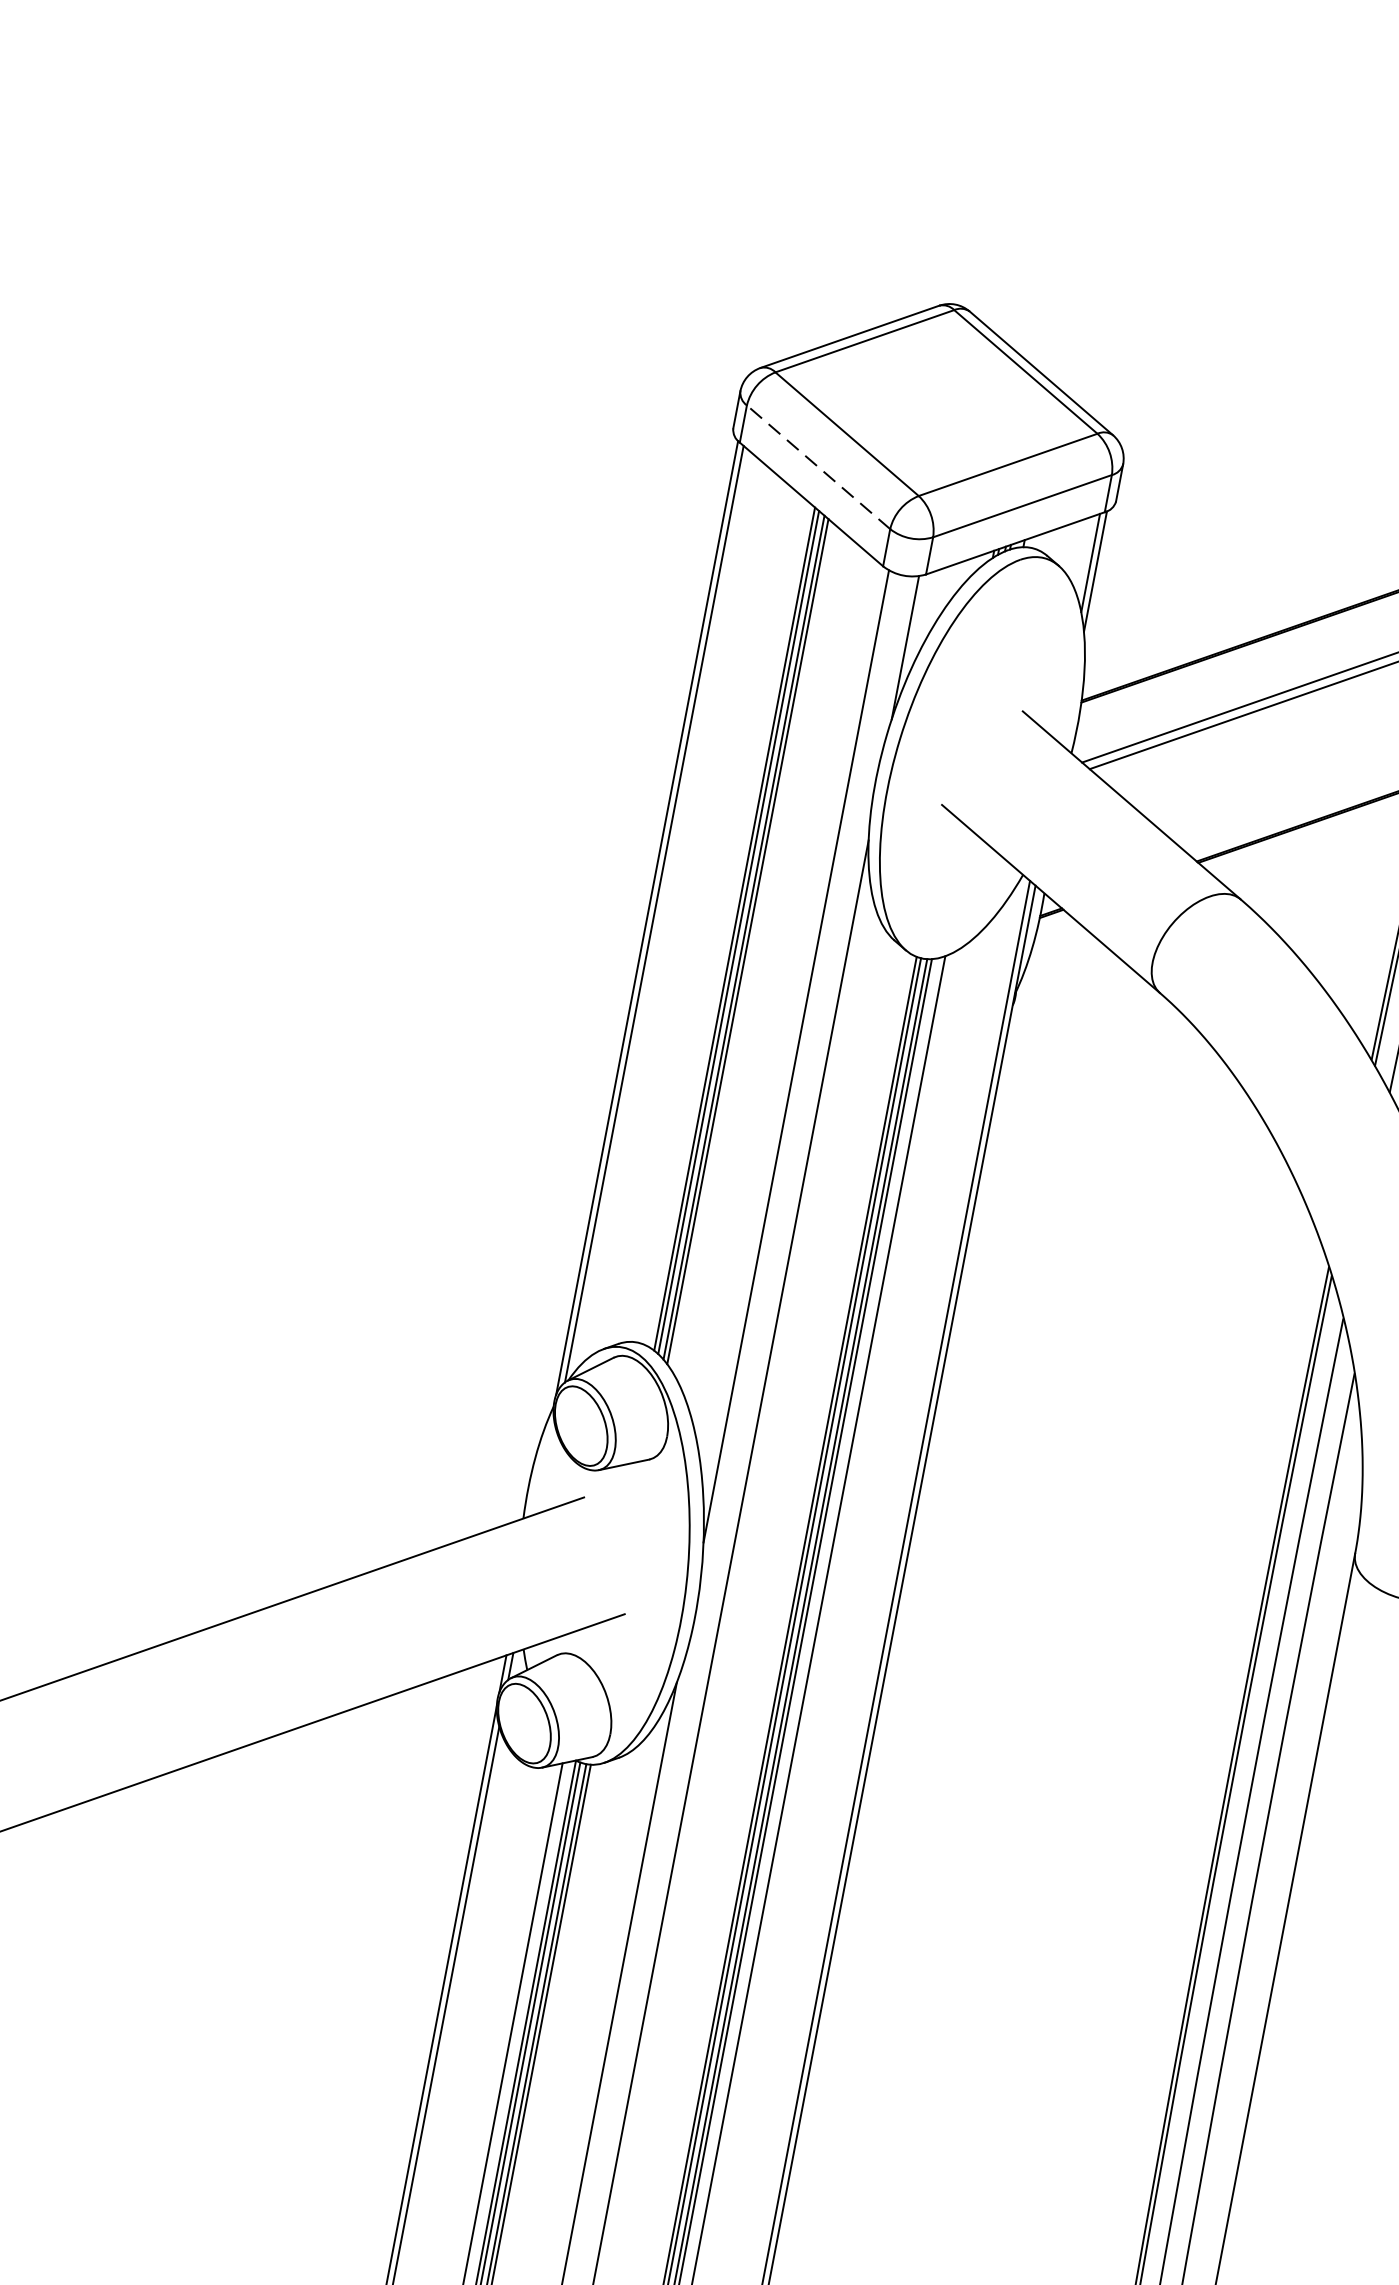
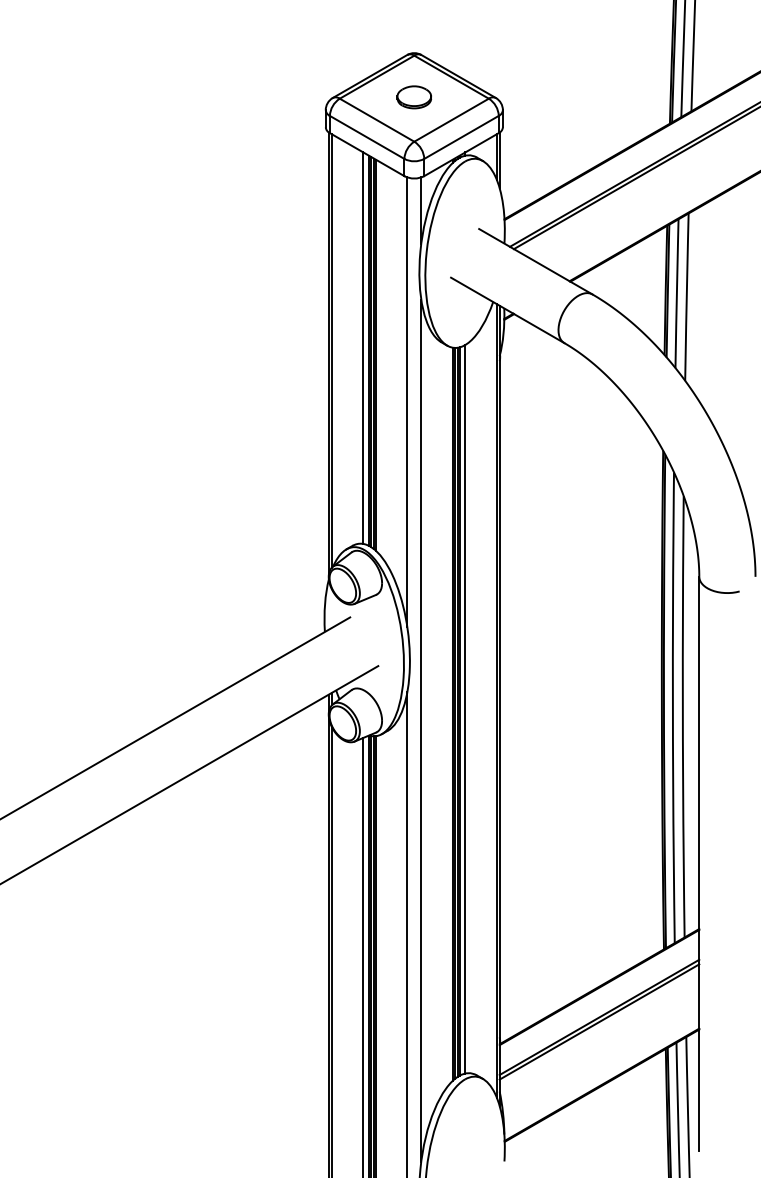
part: (935, 400) -> (413, 97), added
line: (817, 467) -> (366, 137), dashed -> solid
line: (724, 919) -> (363, 347), added

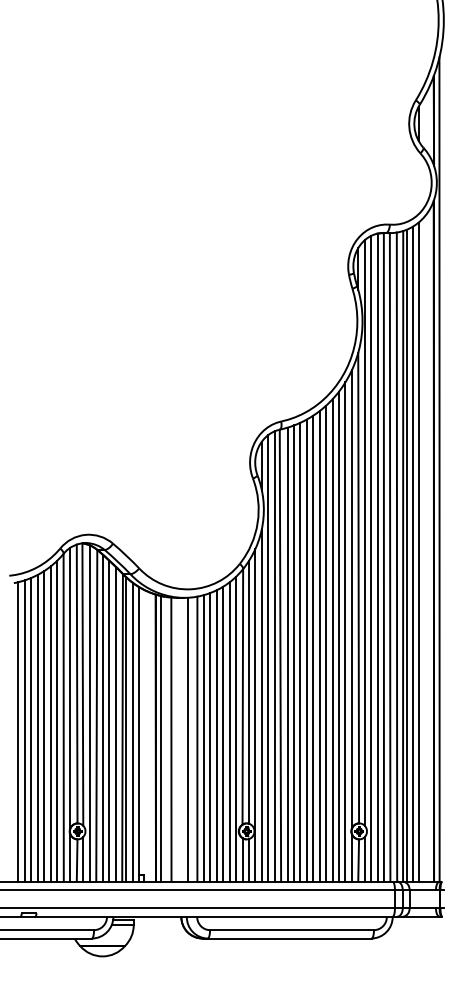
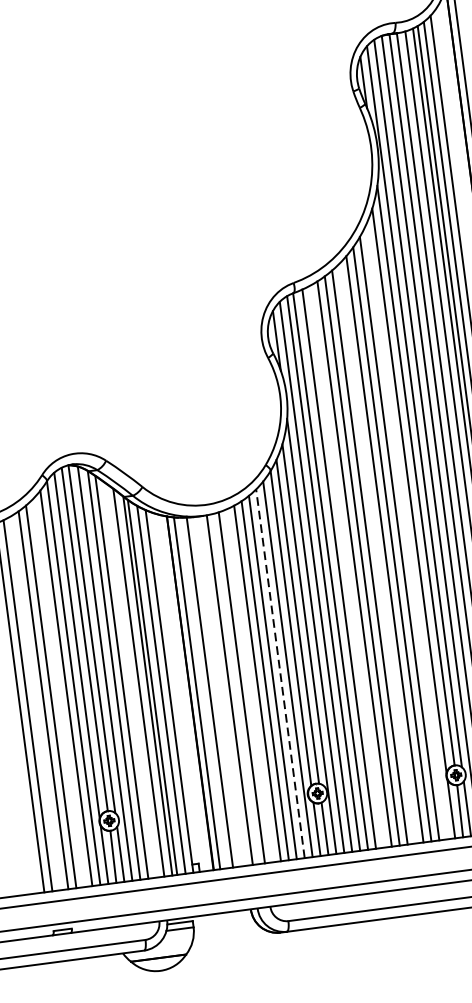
line: (345, 631) -> (406, 531), removed
line: (319, 646) -> (377, 553), removed
line: (293, 653) -> (346, 566), removed
line: (109, 720) -> (130, 679), removed
line: (50, 723) -> (58, 692), removed
line: (31, 729) -> (35, 702), removed
line: (229, 731) -> (280, 673), solid -> dashed
line: (203, 738) -> (249, 686), removed

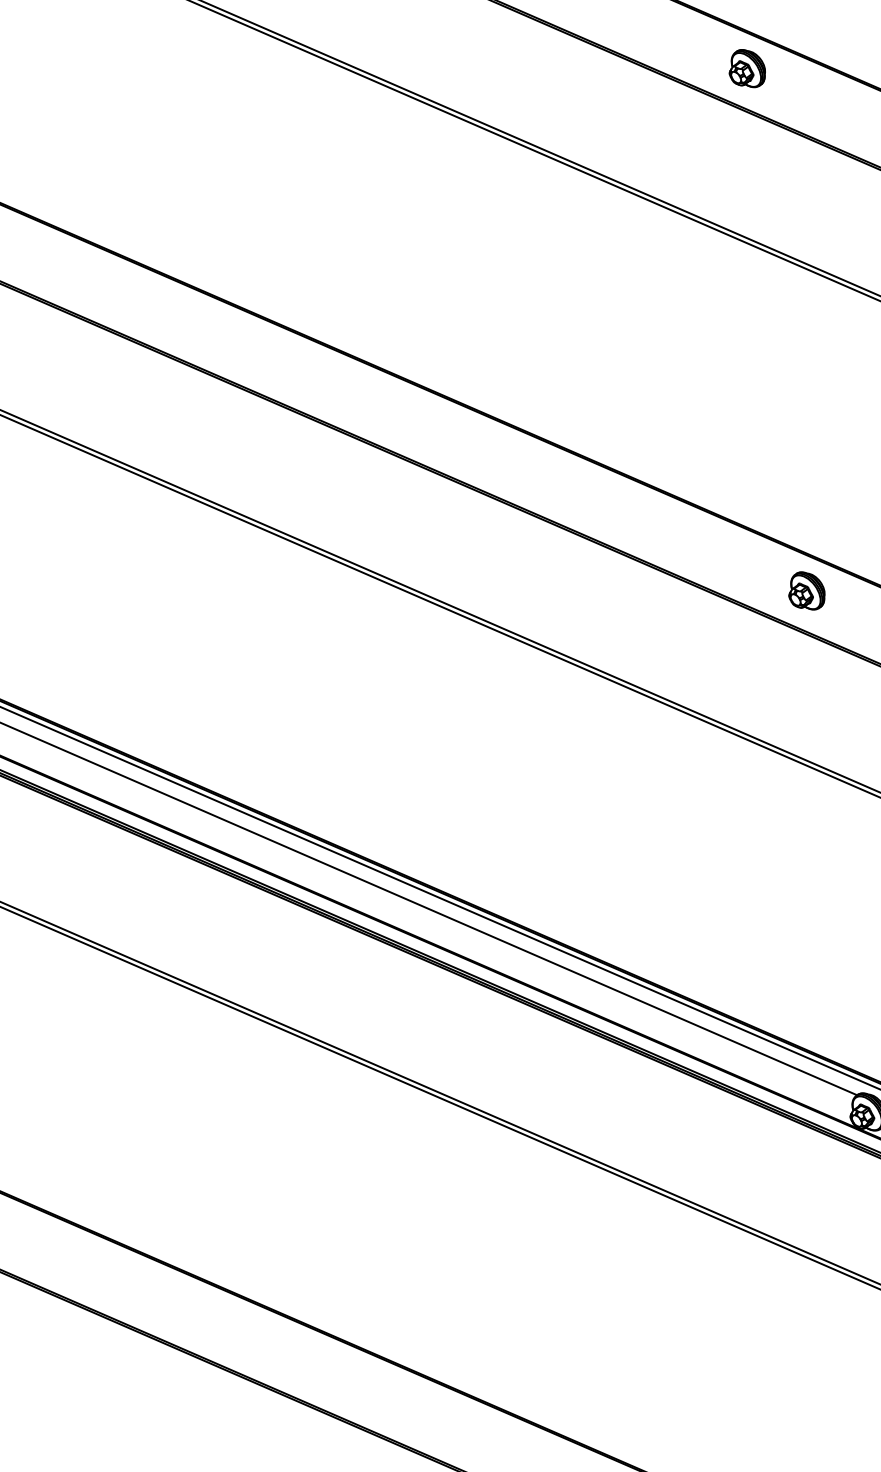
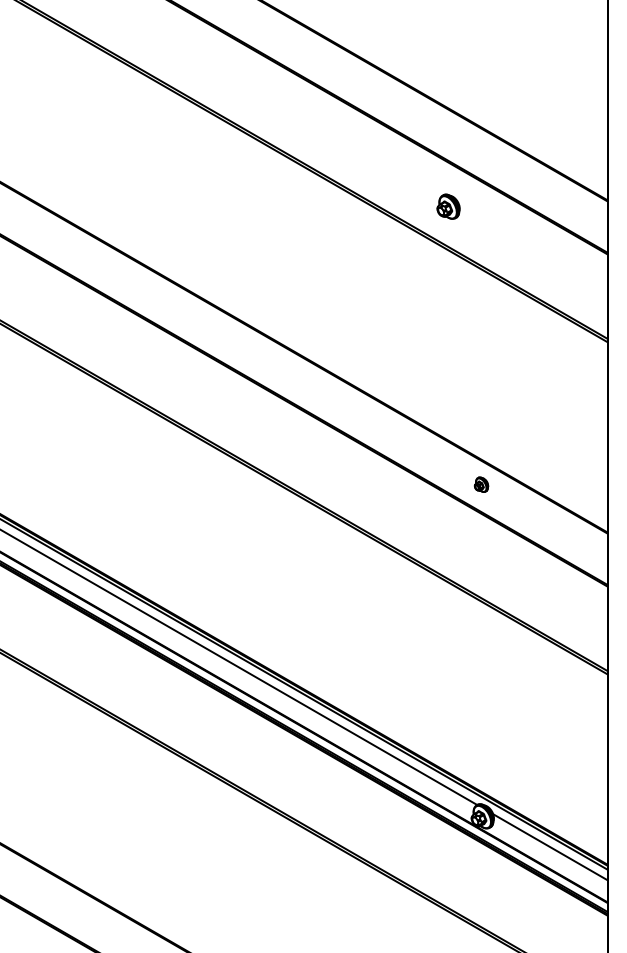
part: (746, 68) -> (448, 206), moved
part: (806, 590) -> (481, 484), size x0.6

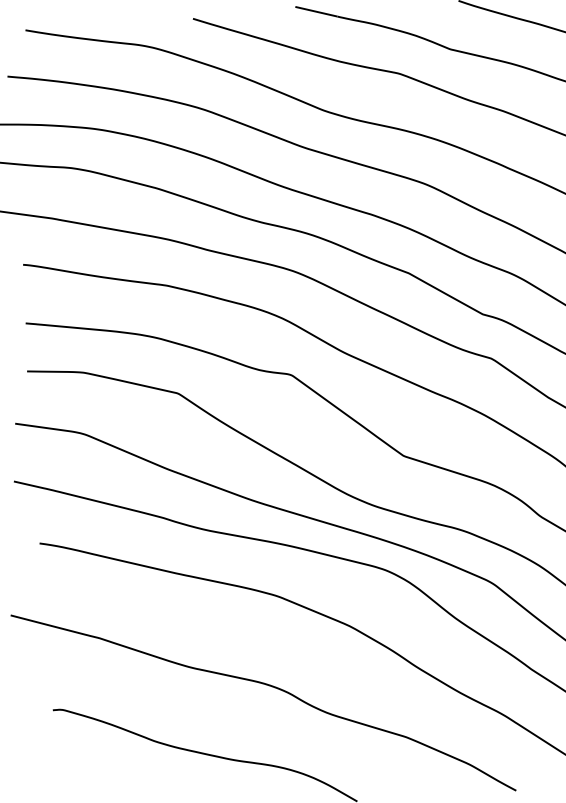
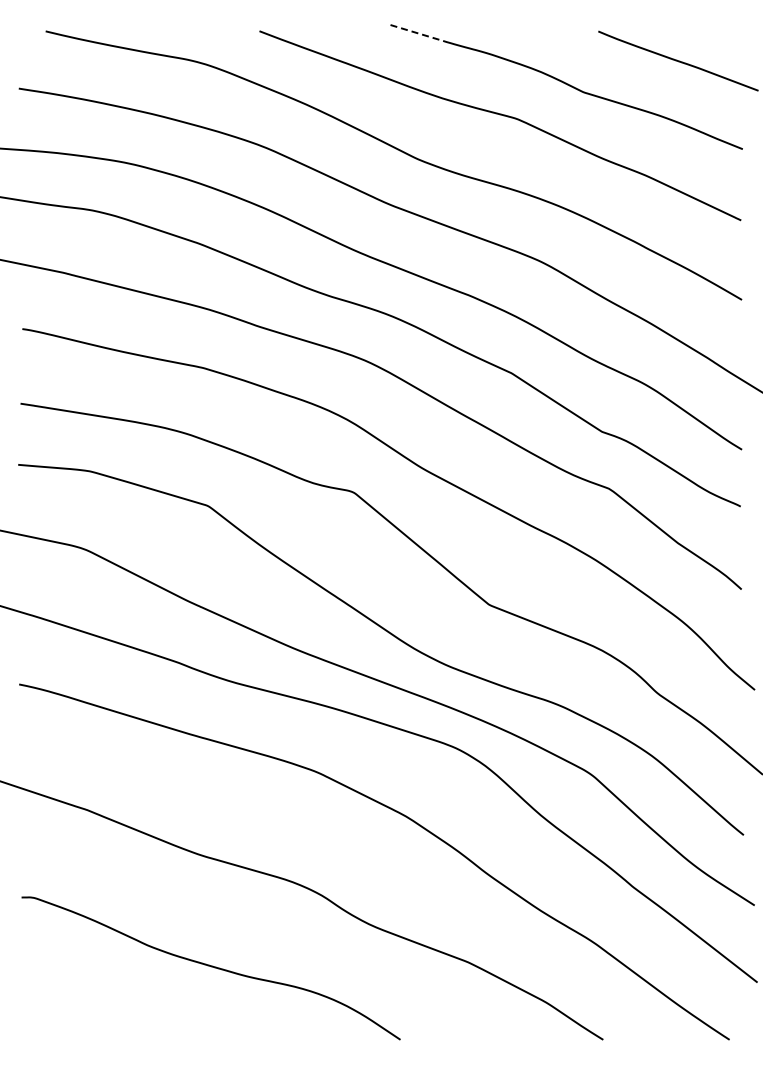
line: (316, 12) -> (417, 33), solid -> dashed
##########
» **TASK TO CARRY OUT**
Every line above that holds the string "added" should be copied out.

» **TASK RESULT**
part: (935, 400) -> (413, 97), added
line: (724, 919) -> (363, 347), added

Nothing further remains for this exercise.